Сиано встречает ненасытные поцелуи. Задыхается от его желания и собственного чувства вины, соли едкого сожаления в каждом прикосновении. Не извинение, а признание страданий, причинëнных и пережитых. На зубах вяжет совесть.
— Ты не один, Клион. И не сможешь быть, — прошептал ему ― на самый язык. — Я буду с тобой.
Такая непривычная правда легко и приятно перетекает от глотки в низ живота. Сиано и не заметил, как опустил руки на упругий тугой живот, скользя по торсу, вычерчивая благоговейные линии. Нетерпеливо рванул ниже, и уже начал стаскивать с него штаны.
— Щеколда, ― проронил Клион ему в рот.
С усмешкой он одёргивал руку, бесцеремонно спустившую штаны на бёдра, неровными ногтями впиваясь в кожу. Сиано сглотнул, плавясь под его дыханием, но руку не убрал.
— Да плевать, — неразборчиво говорит ему в шею Сиано.
Клион отрицательно промычал что-то. Пальцы упираются во внутреннюю часть бёдер. Смерти, болезни, монстры, проклятья — Клиону было плевать на всё, но когда стоит под ним вот так — вывернутый душой наружу, кажется, что это единственное что для него имеет значение. Душа, которая лишена покоя, сердце, которое мучается неудовлетворенностью — сходятся под натиском Сиано. Он сместил свою хватку ближе к его промежности — Клион уже трепещет, двигаясь навстречу. Сиано, не медля, обхватывает ствол пальцами и делает пару движений. Член выпрямляется, пульсируя в плотно сжатой ладони. Ему нравилось ощущение нежной кожи среди жёстких волос. Клион довольно прорычал, толкаясь в его кулак. Собственная плоть сразу отзывается острым напряжением.
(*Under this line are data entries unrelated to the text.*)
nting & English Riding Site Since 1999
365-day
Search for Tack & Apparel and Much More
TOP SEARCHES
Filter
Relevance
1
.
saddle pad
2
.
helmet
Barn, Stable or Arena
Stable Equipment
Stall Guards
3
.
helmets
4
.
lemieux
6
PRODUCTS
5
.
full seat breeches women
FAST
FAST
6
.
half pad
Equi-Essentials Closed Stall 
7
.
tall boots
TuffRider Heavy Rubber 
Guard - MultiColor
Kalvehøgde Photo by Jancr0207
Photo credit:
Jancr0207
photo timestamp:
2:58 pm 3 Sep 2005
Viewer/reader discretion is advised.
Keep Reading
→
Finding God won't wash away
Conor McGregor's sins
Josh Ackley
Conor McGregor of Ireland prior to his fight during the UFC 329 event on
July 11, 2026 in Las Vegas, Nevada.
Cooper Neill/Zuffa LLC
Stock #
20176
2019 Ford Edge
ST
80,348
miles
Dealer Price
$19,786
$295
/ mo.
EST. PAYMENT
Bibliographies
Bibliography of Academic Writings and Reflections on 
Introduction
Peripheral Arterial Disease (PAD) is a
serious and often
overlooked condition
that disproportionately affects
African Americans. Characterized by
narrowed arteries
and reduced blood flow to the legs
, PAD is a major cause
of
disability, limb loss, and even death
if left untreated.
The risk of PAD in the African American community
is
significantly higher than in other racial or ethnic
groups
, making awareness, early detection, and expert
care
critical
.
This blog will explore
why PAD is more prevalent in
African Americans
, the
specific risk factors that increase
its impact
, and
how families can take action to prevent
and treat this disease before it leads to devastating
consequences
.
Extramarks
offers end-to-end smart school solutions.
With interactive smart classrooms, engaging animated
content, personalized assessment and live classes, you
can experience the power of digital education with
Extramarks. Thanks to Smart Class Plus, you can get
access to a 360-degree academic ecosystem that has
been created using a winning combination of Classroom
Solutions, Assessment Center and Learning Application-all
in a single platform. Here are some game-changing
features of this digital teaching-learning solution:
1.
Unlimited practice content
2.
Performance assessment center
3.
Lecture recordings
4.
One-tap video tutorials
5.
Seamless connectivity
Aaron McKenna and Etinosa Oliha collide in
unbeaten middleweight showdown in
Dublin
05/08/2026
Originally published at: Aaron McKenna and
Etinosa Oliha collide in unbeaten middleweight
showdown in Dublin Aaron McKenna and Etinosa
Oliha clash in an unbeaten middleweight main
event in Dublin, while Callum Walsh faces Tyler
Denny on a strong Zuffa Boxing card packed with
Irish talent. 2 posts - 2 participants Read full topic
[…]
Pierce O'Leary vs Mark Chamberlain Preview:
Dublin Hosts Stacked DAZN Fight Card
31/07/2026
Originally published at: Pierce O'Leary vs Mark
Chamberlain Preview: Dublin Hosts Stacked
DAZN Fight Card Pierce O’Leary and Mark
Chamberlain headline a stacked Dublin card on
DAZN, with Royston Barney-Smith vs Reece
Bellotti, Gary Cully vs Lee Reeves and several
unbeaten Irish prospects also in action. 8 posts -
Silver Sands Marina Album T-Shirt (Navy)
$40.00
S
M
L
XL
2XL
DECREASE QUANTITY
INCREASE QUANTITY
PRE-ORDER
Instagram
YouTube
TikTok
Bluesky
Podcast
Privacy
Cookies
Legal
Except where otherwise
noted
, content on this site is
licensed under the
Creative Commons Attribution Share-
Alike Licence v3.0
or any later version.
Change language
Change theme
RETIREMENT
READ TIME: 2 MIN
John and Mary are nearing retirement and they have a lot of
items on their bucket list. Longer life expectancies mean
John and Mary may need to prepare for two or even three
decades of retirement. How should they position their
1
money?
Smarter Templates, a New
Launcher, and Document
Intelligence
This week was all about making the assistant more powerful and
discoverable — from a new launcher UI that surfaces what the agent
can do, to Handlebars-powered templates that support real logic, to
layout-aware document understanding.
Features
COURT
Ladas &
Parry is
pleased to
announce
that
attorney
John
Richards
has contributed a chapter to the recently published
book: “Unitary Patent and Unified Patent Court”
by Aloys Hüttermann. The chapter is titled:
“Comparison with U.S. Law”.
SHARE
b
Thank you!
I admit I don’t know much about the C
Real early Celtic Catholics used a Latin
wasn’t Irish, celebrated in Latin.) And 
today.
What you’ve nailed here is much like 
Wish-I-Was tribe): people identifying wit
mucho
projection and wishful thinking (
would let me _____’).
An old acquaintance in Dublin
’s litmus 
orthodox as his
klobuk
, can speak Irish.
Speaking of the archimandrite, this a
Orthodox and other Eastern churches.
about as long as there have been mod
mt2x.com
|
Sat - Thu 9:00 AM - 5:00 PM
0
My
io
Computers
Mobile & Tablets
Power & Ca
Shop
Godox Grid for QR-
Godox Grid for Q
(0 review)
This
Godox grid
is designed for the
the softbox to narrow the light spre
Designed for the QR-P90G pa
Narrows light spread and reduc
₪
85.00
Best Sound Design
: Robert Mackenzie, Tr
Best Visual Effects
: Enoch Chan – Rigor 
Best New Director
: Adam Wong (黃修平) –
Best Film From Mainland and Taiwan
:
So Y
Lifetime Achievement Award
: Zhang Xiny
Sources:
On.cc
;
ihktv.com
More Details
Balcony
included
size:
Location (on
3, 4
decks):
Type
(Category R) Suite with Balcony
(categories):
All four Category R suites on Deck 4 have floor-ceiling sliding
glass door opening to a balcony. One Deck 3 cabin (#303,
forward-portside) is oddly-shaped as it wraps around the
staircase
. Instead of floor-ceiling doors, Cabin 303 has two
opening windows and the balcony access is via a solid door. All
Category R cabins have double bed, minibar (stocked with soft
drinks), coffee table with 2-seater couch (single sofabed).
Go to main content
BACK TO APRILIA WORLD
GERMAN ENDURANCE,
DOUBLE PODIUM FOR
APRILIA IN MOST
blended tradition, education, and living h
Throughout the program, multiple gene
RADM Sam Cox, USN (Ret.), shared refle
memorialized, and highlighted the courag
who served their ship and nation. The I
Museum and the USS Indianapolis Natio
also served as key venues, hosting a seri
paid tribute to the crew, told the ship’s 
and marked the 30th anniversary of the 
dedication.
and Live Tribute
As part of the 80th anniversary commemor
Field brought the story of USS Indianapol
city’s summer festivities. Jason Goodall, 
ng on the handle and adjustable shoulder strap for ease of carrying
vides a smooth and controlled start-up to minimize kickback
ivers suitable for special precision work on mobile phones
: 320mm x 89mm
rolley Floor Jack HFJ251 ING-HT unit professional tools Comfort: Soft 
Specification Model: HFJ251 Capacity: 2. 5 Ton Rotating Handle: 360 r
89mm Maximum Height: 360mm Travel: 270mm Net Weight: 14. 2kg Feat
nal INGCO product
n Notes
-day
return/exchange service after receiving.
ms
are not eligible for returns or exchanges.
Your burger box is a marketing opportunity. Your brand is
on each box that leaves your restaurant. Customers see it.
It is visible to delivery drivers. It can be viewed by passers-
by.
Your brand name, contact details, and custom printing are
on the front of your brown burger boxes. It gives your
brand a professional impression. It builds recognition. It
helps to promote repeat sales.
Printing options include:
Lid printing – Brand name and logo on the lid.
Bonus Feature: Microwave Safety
— Давай ты, — говорит Клион, поворачиваясь спиной. — У меня… Просто давай. Вот.
В плену одержимости Сиано не сразу заметил, как тот быстрым движением стягивает с полки какое-то масло и суёт флакон в руку. Сиано слабо кивает, глаза, подернувшиеся поволокой страсти, даже не удосуживаются взглянуть, что это. И пусть разум окончательно затуманен, ему не нужно повторять. Сиано нравилось чувствовать Клиона внутри себя, но и бывать в нём — непередаваемо.
Невидяще поглаживал его по спине и волосам, Сиано потирался стоячим членом о бедро Клиона, получая в ответ сладостный стон. Гладил поясницу и ягодицы, задирая потрёпанную рубаху повыше, рассматривал желанное тело, с удовольствием сжимая и выпуская бесстыжее безумие на волю. Клион с готовностью опускается на локти, жмётся лбом к деревянной поверхности. Пошире раздвигает ноги и эта требовательность, какая-то пошлая, жалобная покорность, доводит Сиано до беспамятства. Он рваными движениями смазывает густым маслом пальцы и надавливает. Протискивает по одному, толкая поглубже.
От возбуждения у Сиано сводит челюсти, предвкушение, наполняющее разум, дразнило и затмевало всё вокруг. Он ощущал безукоризненную власть, что бушует в жилах, и млел перед ней, расстворяясь в забытье. Сиано упускает момент, когда на смену пальцам вставляет член и приходит в себя только после нескольких рваных толчков, чувствуя, как туго сжимает внутри, замедляя.
Он навалился сильнее, вырывая стоны и дрожь. С силой удерживал Клиона за бёдра, стараясь зафиксировать его на месте, или, быть может, пытался удержать на месте себя. Обезумевший мир равнялся пустоте в его голове, постепенно исчезая. Оставалось только ощущение полного единения.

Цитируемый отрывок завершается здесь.